====== Extracted information ======

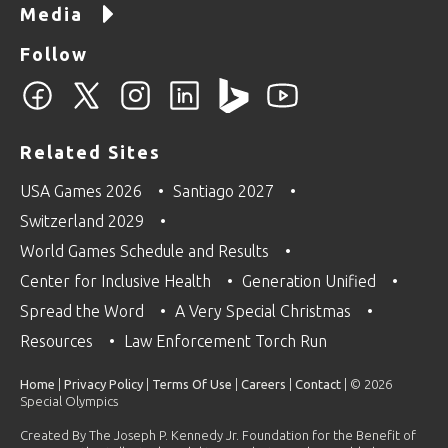
Media
Follow
Related Sites
USA Games 2026
Santiago 2027
Switzerland 2029
World Games Schedule and Results
Center for Inclusive Health
Generation Unified
Spread the Word
A Very Special Christmas
Resources
Law Enforcement Torch Run
Home
|
Privacy Policy
|
Terms Of Use
|
Careers
|
Contact
| © 2026
Special Olympics
Created By The Joseph P. Kennedy Jr. Foundation for the Benefit of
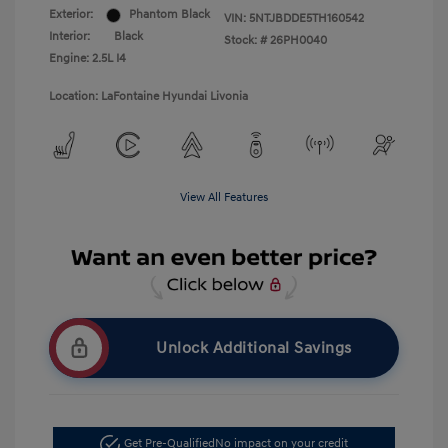
Exterior:
Phantom Black
VIN:
5NTJBDDE5TH160542
Interior:
Black
Stock: #
26PH0040
Engine: 2.5L I4
Location: LaFontaine Hyundai Livonia
View All Features
Unlock Additional Savings
Get Pre-Qualified
No impact on your credit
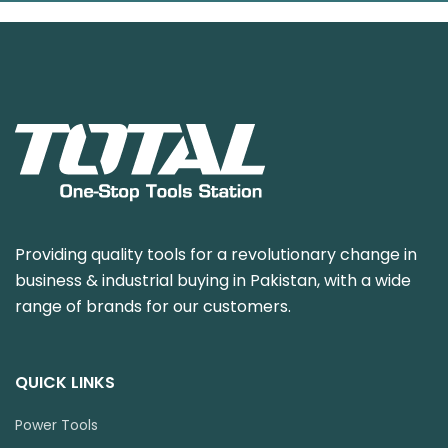
Providing quality tools for a revolutionary change in
business & industrial buying in Pakistan, with a wide
range of brands for our customers.
QUICK LINKS
Power Tools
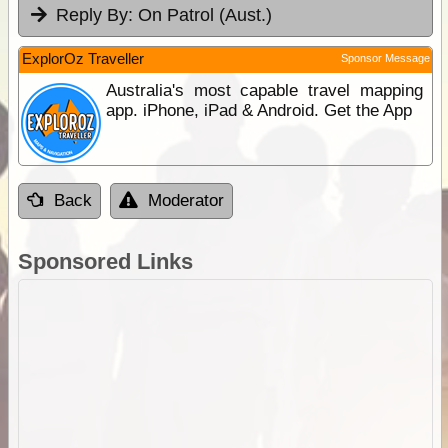
Reply By:
On Patrol (Aust.)
ExplorOz Traveller
Sponsor Message
Australia's most capable travel mapping
app. iPhone, iPad & Android. Get the App
Back
Moderator
Sponsored Links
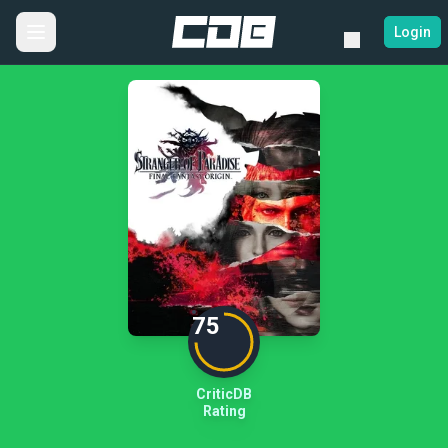
Login
75
CriticDB
Rating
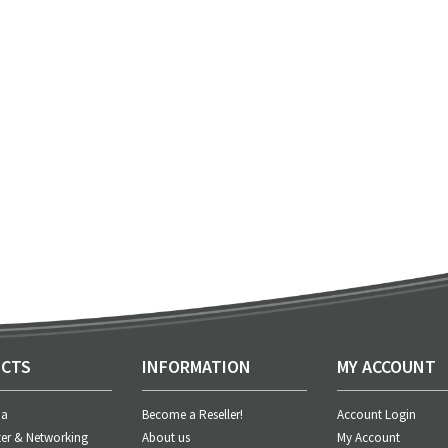
CTS
INFORMATION
MY ACCOUNT
ia
Become a Reseller!
Account Login
er & Networking
About us
My Account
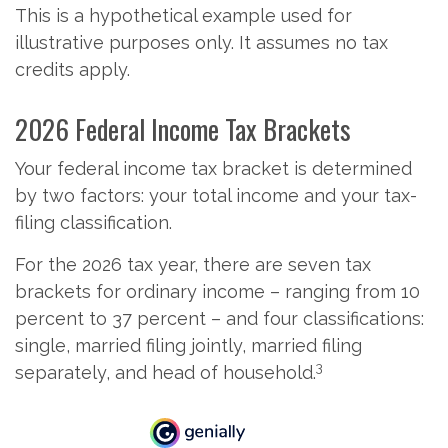
This is a hypothetical example used for
illustrative purposes only. It assumes no tax
credits apply.
2026 Federal Income Tax Brackets
Your federal income tax bracket is determined
by two factors: your total income and your tax-
filing classification.
For the 2026 tax year, there are seven tax
brackets for ordinary income – ranging from 10
percent to 37 percent – and four classifications:
single, married filing jointly, married filing
3
separately, and head of household.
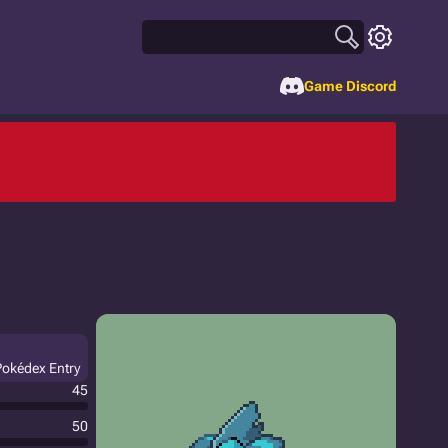
Game Discord
Pokédex Entry
45
50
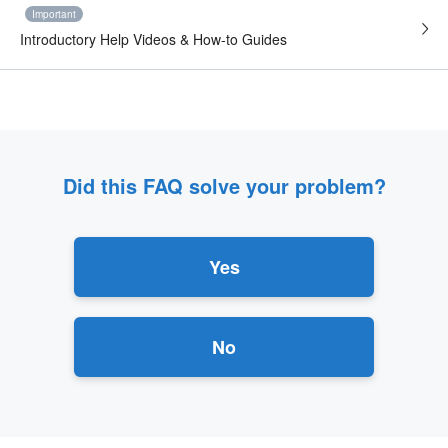
Important
Introductory Help Videos & How-to Guides
Did this FAQ solve your problem?
Yes
No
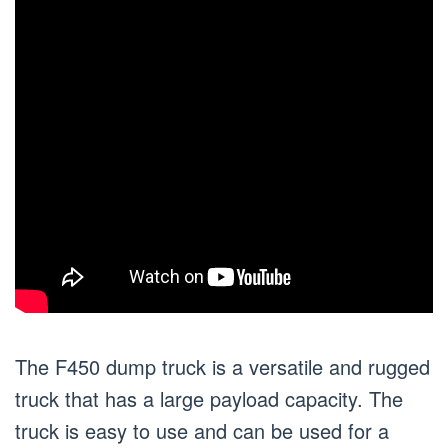
The F450 dump truck is a versatile and rugged
truck that has a large payload capacity. The
truck is easy to use and can be used for a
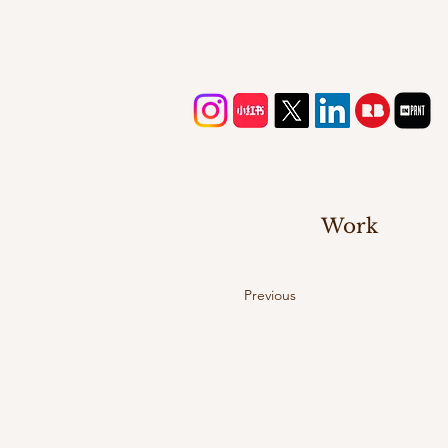
Work
Previous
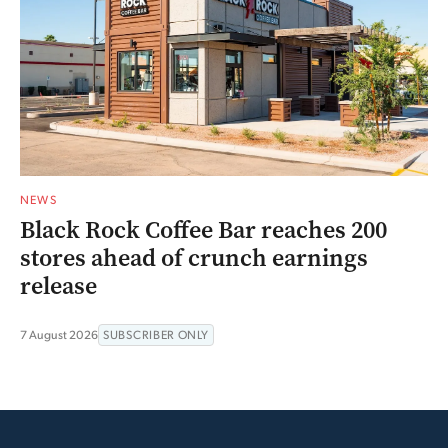
NEWS
Black Rock Coffee Bar reaches 200
stores ahead of crunch earnings
release
7 August 2026
SUBSCRIBER ONLY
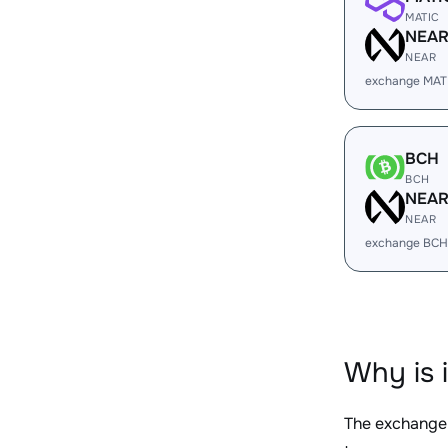
MATIC
NEA
NEAR
exchange MAT
BCH
BCH
NEA
NEAR
exchange BCH
Why is 
The exchange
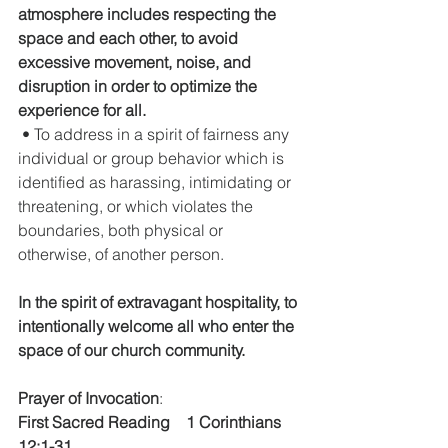
atmosphere includes respecting the 
space and each other, to avoid 
excessive movement, noise, and 
disruption in order to optimize the 
experience for all.
 • To address in a spirit of fairness any 
individual or group behavior which is 
identified as harassing, intimidating or 
threatening, or which violates the 
boundaries, both physical or 
otherwise, of another person.
In the spirit of extravagant hospitality, to 
intentionally welcome all who enter the 
space of our church community.
Prayer of Invocation
:  
First Sacred Reading    1 Corinthians 
12:1-31        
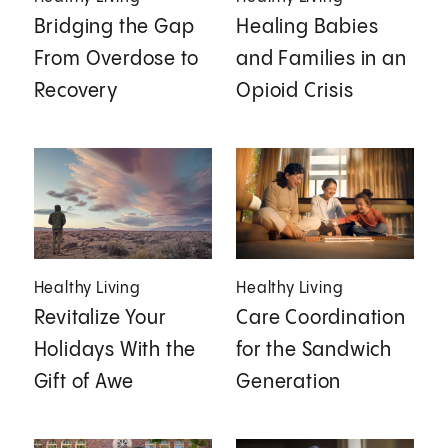
Bridging the Gap
Healing Babies
From Overdose to
and Families in an
Recovery
Opioid Crisis
Healthy Living
Healthy Living
Revitalize Your
Care Coordination
Holidays With the
for the Sandwich
Gift of Awe
Generation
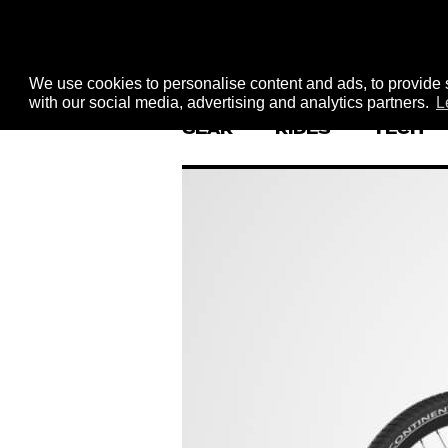
We use cookies to personalise content and ads, to provide s
with our social media, advertising and analytics partners.
L
GEAR
RIDES
TECH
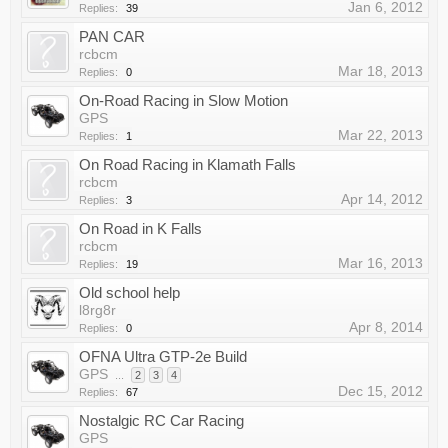
Jan 6, 2012
Replies:
39
PAN CAR
rcbcm
Mar 18, 2013
Replies:
0
On-Road Racing in Slow Motion
GPS
Mar 22, 2013
Replies:
1
On Road Racing in Klamath Falls
rcbcm
Apr 14, 2012
Replies:
3
On Road in K Falls
rcbcm
Mar 16, 2013
Replies:
19
Old school help
l8rg8r
Apr 8, 2014
Replies:
0
OFNA Ultra GTP-2e Build
GPS
...
2
3
4
Dec 15, 2012
Replies:
67
Nostalgic RC Car Racing
GPS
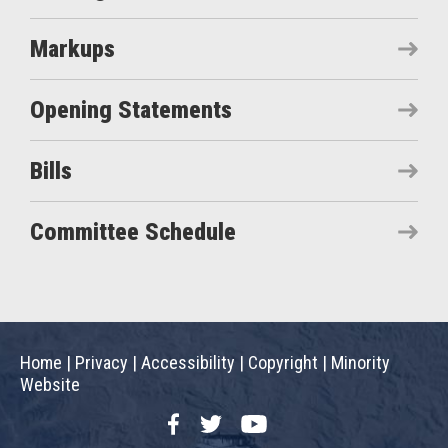
Markups
Opening Statements
Bills
Committee Schedule
Home
|
Privacy
|
Accessibility
|
Copyright
|
Minority
Website
Facebook
Twitter
YouTube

======

What you have to do :: Write out the text of all the material again, swapping "Phantom Black" for "Midnight Blue" and leaving everything else unchanged. Leave the pictures out.

Task solution ::
Media
Follow
Related Sites
USA Games 2026
Santiago 2027
Switzerland 2029
World Games Schedule and Results
Center for Inclusive Health
Generation Unified
Spread the Word
A Very Special Christmas
Resources
Law Enforcement Torch Run
Home
|
Privacy Policy
|
Terms Of Use
|
Careers
|
Contact
| © 2026
Special Olympics
Created By The Joseph P. Kennedy Jr. Foundation for the Benefit of
Exterior:
Midnight Blue
VIN:
5NTJBDDE5TH160542
Interior:
Black
Stock: #
26PH0040
Engine: 2.5L I4
Location: LaFontaine Hyundai Livonia
View All Features
Unlock Additional Savings
Get Pre-Qualified
No impact on your credit
Providing quality tools for a revolutionary change in
business & industrial buying in Pakistan, with a wide
range of brands for our customers.
QUICK LINKS
Power Tools
Reply By:
On Patrol (Aust.)
ExplorOz Traveller
Sponsor Message
Australia's most capable travel mapping
app. iPhone, iPad & Android. Get the App
Back
Moderator
Sponsored Links
Login
75
CriticDB
Rating
CTS
INFORMATION
MY ACCOUNT
ia
Become a Reseller!
Account Login
er & Networking
About us
My Account
This is a hypothetical example used for
illustrative purposes only. It assumes no tax
credits apply.
2026 Federal Income Tax Brackets
Your federal income tax bracket is determined
by two factors: your total income and your tax-
filing classification.
For the 2026 tax year, there are seven tax
brackets for ordinary income – ranging from 10
percent to 37 percent – and four classifications:
single, married filing jointly, married filing
3
separately, and head of household.
Game Discord
Pokédex Entry
45
50
Important
Introductory Help Videos & How-to Guides
Did this FAQ solve your problem?
Yes
No
The F450 dump truck is a versatile and rugged
truck that has a large payload capacity. The
truck is easy to use and can be used for a
Work
Previous
NEWS
Black Rock Coffee Bar reaches 200
stores ahead of crunch earnings
release
7 August 2026
SUBSCRIBER ONLY
MATIC
NEA
NEAR
exchange MAT
BCH
BCH
NEA
NEAR
exchange BCH
Why is 
The exchange
atmosphere includes respecting the 
space and each other, to avoid 
excessive movement, noise, and 
disruption in order to optimize the 
experience for all.
 • To address in a spirit of fairness any 
individual or group behavior which is 
identified as harassing, intimidating or 
threatening, or which violates the 
boundaries, both physical or 
otherwise, of another person.
In the spirit of extravagant hospitality, to 
intentionally welcome all who enter the 
space of our church community.
Prayer of Invocation
:  
First Sacred Reading    1 Corinthians 
12:1-31        
Bridging the Gap
Healing Babies
From Overdose to
and Families in an
Recovery
Opioid Crisis
Healthy Living
Healthy Living
Revitalize Your
Care Coordination
Holidays With the
for the Sandwich
Gift of Awe
Generation
We use cookies to personalise content and ads, to provide s
with our social media, advertising and analytics partners.
L
GEAR
RIDES
TECH
Jan 6, 2012
Replies:
39
PAN CAR
rcbcm
Mar 18, 2013
Replies:
0
On-Road Racing in Slow Motion
GPS
Mar 22, 2013
Replies:
1
On Road Racing in Klamath Falls
rcbcm
Apr 14, 2012
Replies:
3
On Road in K Falls
rcbcm
Mar 16, 2013
Replies:
19
Old school help
l8rg8r
Apr 8, 2014
Replies:
0
OFNA Ultra GTP-2e Build
GPS
...
2
3
4
Dec 15, 2012
Replies:
67
Nostalgic RC Car Racing
GPS
Markups
Opening Statements
Bills
Committee Schedule
Home
|
Privacy
|
Accessibility
|
Copyright
|
Minority
Website
Facebook
Twitter
YouTube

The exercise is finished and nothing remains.